> Work order
Please count how many lines of the items below contain the string "права", and give only that number.

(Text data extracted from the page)
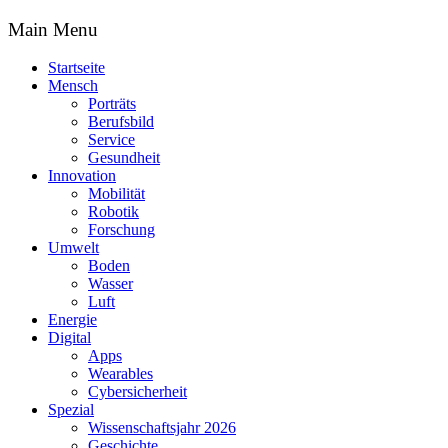
Main Menu
Startseite
Mensch
Porträts
Berufsbild
Service
Gesundheit
Innovation
Mobilität
Robotik
Forschung
Umwelt
Boden
Wasser
Luft
Energie
Digital
Apps
Wearables
Cybersicherheit
Spezial
Wissenschaftsjahr 2026
Geschichte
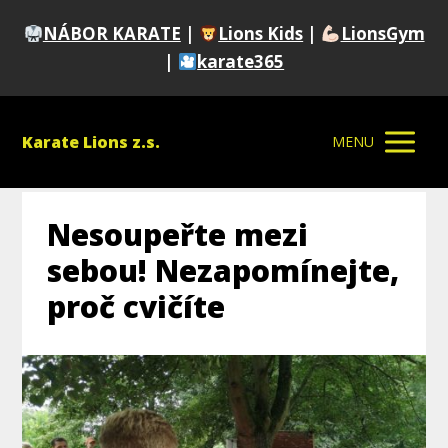
NÁBOR KARATE
|
Lions Kids
|
LionsGym
|
karate365
Karate Lions z.s.
MENU
Nesoupeřte mezi
sebou! Nezapomínejte,
proč cvičíte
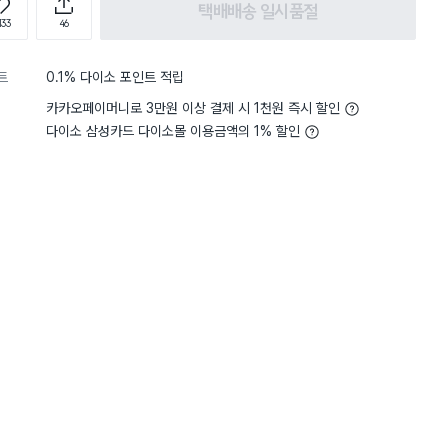
택배배송 일시품절
133
46
트
0.1% 다이소 포인트 적립
카카오페이머니로 3만원 이상 결제 시 1천원 즉시 할인
다이소 삼성카드 다이소몰 이용금액의 1% 할인
5
무게
사용하기 적당해요
5
무게
사용
별점 5점
껑 용기 850 ml 품번 10592
트리헛 바디스크럽이랑 호
곡물용기(약850 ml) 비교
서 뚜껑만 교체해줬는데 최
똑한 사람들리 왜이리 많은
3
국내 제품 비교입니다. 둘다 85
 구매했는데 트리헛 스크럽과 당
환되고 일본제는 3000원 국내
니다. 일본제가 더 두껍고 튼튼한
시버튼이 위에서 아래로 누르는데
있고 국내제품은 옆에서 누르는데
고 뚜껑이 팔랑하고 열리는 편입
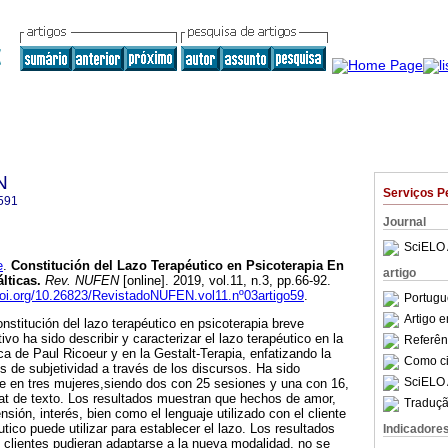
N
Serviços P
591
Journal
SciELO 
e
.
Constitución del Lazo Terapéutico en Psicoterapia En
artigo
lticas
.
Rev. NUFEN
[online]. 2019, vol.11, n.3, pp.66-92.
doi.org/10.26823/RevistadoNUFEN.vol11.nº03artigo59
.
Portugu
Artigo 
nstitución del lazo terapéutico en psicoterapia breve
tivo ha sido describir y caracterizar el lazo terapéutico en la
Referên
 de Paul Ricoeur y en la Gestalt-Terapia, enfatizando la
Como cit
 de subjetividad a través de los discursos. Ha sido
SciELO 
ve en tres mujeres,siendo dos con 25 sesiones y una con 16,
at de texto. Los resultados muestran que hechos de amor,
Traduçã
ión, interés, bien como el lenguaje utilizado con el cliente
tico puede utilizar para establecer el lazo. Los resultados
Indicadore
s clientes pudieran adaptarse a la nueva modalidad, no se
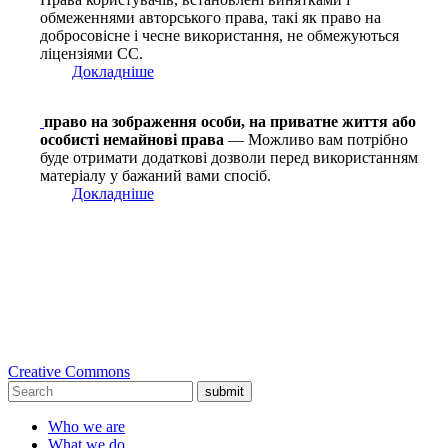
обмеженнями авторського права, такі як право на
добросовісне і чесне використання, не обмежуються
ліцензіями СС.
Докладніше
право на зображення особи, на приватне життя або
особисті немайнові права
— Можливо вам потрібно
буде отримати додаткові дозволи перед використанням
матеріалу у бажаний вами спосіб.
Докладніше
Creative Commons
submit
Who we are
What we do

> Written answer
2